START Data shown

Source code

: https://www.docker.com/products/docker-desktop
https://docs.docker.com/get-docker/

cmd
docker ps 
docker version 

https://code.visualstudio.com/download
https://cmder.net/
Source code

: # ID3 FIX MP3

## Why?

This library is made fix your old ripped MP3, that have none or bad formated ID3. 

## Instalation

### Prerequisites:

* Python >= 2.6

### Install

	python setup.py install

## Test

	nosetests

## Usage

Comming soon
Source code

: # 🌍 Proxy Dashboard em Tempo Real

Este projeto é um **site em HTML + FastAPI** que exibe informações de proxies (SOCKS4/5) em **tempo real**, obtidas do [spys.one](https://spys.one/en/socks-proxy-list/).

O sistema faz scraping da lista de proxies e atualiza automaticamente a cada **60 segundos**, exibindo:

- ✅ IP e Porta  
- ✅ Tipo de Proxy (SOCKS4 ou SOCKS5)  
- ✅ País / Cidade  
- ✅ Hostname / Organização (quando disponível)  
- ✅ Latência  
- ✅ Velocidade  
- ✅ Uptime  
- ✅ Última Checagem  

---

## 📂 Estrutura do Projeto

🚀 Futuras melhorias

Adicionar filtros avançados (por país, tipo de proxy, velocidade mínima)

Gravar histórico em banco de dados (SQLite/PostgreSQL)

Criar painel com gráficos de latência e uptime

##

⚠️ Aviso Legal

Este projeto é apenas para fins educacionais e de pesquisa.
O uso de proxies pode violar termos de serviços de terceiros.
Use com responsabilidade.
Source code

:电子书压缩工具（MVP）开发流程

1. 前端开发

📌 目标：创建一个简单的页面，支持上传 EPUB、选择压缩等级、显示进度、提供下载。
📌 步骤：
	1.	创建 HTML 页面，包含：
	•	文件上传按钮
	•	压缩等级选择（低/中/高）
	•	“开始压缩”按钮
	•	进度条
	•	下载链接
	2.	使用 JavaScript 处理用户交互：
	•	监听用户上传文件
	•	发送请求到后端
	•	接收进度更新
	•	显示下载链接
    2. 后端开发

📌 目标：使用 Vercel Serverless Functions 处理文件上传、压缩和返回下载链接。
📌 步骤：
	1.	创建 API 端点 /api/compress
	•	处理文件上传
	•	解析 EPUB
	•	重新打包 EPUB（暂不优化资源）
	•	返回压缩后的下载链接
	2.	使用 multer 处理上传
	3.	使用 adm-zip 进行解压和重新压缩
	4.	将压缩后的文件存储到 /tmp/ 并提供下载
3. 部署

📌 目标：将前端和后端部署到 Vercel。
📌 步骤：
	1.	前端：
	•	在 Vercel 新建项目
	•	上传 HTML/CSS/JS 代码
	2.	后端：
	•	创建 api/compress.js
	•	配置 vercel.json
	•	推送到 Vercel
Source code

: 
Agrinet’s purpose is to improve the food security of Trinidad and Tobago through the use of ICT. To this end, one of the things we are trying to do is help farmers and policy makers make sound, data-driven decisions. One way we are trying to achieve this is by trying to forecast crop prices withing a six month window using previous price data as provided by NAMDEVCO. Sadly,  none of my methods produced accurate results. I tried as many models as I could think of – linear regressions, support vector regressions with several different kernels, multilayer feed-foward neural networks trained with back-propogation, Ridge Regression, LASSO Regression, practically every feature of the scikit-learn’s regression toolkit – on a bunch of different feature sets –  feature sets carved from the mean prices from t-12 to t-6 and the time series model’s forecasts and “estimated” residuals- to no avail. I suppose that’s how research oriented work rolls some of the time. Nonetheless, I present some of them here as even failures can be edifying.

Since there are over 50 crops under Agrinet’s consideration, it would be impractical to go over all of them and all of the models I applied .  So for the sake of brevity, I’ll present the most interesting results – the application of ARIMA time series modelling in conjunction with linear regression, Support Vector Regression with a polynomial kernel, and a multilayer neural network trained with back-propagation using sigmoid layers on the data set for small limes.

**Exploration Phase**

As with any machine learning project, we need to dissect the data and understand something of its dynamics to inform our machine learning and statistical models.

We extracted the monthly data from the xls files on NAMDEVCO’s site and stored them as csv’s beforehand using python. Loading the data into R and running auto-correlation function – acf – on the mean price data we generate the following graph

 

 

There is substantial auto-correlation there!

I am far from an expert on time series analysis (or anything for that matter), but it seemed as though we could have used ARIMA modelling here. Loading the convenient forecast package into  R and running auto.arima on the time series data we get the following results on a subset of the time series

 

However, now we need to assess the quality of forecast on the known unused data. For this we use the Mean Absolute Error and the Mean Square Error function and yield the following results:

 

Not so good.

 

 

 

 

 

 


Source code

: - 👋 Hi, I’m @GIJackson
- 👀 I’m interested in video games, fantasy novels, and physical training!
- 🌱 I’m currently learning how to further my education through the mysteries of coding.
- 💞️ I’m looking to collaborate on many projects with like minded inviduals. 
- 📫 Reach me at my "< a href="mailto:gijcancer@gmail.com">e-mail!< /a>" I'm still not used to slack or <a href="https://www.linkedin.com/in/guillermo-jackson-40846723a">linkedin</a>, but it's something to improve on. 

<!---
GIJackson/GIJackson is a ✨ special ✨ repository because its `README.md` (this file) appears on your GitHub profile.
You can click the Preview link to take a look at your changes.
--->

END Data shown

## What you need to do:
Locate every line in the rows above that contains the string "EPUB" and copy each one out. Matching is case-sensitive.

## Response:
📌 目标：创建一个简单的页面，支持上传 EPUB、选择压缩等级、显示进度、提供下载。
	•	解析 EPUB
	•	重新打包 EPUB（暂不优化资源）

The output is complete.